TRISTANIA - Darkest White
TRISTANIA - Darkest White
Napalm Records
Style : Gothic Metal
Origine : Norvège
Sortie : 2013
Site Web : www.tristania.com
01. Number / 02. Darkest White / 03. Himmelfal / 04. Requiem / 05. Diagnosis / 06. Scarling / 07. Night On Earth / 08. Cathedral (Bonustrack) / 09. Lavender / 10. Cypher / 11. Arteries
Les Norvégiens nous reviennent après un break de 3 ans et poursuivent avec Darkest White l’héritage de ce style qu'ils ont créé avec leurs compatriotes de THEATRE OF TRAGEDY. Dès la première écoute, on sent toute la richesse des compositions et que la découverte va continuer au fil de celles-ci. Les growls d'Anders H. Hidle apportent la noirceur et l’agressivité à chacune de ses interventions comme sur "Number" qui ouvre l’album ou encore sur le titre éponyme de cet opus. "Himmelfall" est un parfait équilibre entre la voix claire très sombre, froide et gothique de Kjetil Nordhus sur le début de titre, et le chant féminin lyrique de Mariangela Demurtas, un chant qui a souvent des intonations à la Anneke Van Giersbergen, ce qui est loin d’être une critique quand on connaît le niveau vocal de la Néerlandaise, notamment à partir de la quatrième chanson de l’album mais c’est certainement aussi parce qu'à partir de ce moment la musique du groupe nous entraine vers l’époque dorée des Bataves à savoir les albums Mandylion et Nighttime Birds. Cette impression va se poursuivre sur les titres suivants et cela jusqu’à "Lavender". Attention cette remarque ne signifie pas que TRISTANIA s’est engouffré dans la brèche laissée béante par THE GATHERING depuis le départ d’Anneke du groupe, ce sont juste les intonations et mélodies de Mariangela, si proches de celles la chanteuse citée précédemment, qui nous amène vers cette idée.
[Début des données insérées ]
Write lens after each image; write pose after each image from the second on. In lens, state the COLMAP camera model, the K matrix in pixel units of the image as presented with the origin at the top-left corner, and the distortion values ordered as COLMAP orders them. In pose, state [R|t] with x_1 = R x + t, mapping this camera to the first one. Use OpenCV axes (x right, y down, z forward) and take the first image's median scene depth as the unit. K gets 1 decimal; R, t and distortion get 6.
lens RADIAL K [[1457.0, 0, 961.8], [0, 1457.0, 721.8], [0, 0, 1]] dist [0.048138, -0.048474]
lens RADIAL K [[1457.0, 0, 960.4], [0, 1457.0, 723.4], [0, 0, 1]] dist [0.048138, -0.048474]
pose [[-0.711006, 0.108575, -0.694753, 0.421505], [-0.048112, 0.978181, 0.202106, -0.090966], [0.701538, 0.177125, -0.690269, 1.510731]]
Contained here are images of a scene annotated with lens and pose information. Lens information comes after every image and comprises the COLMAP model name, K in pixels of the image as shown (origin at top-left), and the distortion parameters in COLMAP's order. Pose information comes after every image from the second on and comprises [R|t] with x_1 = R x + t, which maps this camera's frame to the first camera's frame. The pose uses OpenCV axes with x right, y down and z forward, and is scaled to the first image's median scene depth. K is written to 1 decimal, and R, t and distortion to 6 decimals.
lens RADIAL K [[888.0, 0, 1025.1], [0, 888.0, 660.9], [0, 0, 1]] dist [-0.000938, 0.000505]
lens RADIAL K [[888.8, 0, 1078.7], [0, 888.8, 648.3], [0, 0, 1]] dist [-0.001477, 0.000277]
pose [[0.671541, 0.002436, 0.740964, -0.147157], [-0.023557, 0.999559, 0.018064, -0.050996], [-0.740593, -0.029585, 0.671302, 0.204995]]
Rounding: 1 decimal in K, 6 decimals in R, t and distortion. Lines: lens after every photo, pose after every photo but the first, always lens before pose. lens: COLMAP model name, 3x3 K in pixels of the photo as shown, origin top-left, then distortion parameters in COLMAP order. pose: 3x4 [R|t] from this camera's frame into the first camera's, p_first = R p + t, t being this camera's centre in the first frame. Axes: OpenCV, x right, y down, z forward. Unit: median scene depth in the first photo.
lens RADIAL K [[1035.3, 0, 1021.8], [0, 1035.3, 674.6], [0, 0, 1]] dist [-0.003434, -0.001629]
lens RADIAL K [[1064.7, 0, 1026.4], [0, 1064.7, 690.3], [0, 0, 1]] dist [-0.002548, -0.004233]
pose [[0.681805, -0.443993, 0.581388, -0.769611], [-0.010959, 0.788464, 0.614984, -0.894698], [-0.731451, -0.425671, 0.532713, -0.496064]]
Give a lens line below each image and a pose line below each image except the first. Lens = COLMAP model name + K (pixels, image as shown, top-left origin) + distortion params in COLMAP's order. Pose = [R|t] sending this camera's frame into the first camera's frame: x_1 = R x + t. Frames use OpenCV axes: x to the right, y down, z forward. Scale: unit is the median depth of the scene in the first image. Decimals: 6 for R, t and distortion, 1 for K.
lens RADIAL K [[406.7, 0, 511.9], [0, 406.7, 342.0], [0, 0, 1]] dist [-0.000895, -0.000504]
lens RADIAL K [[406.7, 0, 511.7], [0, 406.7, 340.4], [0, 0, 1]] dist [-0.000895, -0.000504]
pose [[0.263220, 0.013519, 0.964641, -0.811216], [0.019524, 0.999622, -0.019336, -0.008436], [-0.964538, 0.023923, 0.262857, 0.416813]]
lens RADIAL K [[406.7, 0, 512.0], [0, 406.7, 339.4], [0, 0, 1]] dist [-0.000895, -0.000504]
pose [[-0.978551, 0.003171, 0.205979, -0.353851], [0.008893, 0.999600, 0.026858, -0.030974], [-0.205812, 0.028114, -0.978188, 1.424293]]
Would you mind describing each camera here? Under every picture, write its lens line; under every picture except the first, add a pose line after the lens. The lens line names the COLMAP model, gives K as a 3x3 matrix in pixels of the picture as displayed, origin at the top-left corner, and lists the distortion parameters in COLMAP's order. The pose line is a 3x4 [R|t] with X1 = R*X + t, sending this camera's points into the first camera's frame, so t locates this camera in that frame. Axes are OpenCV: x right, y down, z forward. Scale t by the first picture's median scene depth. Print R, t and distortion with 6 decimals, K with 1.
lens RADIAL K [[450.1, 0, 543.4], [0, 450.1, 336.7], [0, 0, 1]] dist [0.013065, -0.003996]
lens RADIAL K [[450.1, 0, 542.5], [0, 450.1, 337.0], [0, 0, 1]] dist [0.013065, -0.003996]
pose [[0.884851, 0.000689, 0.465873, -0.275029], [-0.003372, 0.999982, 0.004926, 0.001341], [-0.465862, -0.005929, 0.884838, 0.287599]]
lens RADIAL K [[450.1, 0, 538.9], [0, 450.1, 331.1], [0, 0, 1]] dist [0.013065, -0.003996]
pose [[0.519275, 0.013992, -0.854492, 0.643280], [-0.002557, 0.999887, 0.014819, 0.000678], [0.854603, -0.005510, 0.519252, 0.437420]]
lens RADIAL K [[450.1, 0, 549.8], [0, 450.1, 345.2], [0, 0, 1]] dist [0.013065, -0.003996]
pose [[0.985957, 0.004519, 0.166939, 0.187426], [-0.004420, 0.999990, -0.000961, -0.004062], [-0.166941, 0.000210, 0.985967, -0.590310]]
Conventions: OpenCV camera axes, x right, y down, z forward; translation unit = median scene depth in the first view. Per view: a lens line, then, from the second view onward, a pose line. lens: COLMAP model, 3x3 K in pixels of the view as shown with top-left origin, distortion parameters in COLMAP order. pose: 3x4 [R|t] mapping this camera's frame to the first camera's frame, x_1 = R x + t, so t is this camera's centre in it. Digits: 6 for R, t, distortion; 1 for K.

La musique des Norvégiens leur est propre. Preuve en est les trois superbes titres qui clôturent cette septième livraison. "Lavender" en tête, certainement le titre le plus réussi de cet album. Un pur moment de mélancolie durant lequel la dualité entre les différentes voix apporte l’esprit "Beauty and the Beast" propre au style de TRISTANIA. On retrouve tout au long de ce CD une très large palette d’atmosphères (Doom, Gothic, New-Wave et j’en passe) et d’émotions. La musique proposée par le quintet est à la fois accrocheuse, sans être "commerciale", variée mais toujours avec un fil conducteur qui relie toutes les chansons ensemble. Tout juste pourra-t-on regretter qu’il n’y ait pas de titres avec les 3 voix ou plus de réels duos. Quoi qu’il en soit Darkest White reste une très bonne surprise pour moi.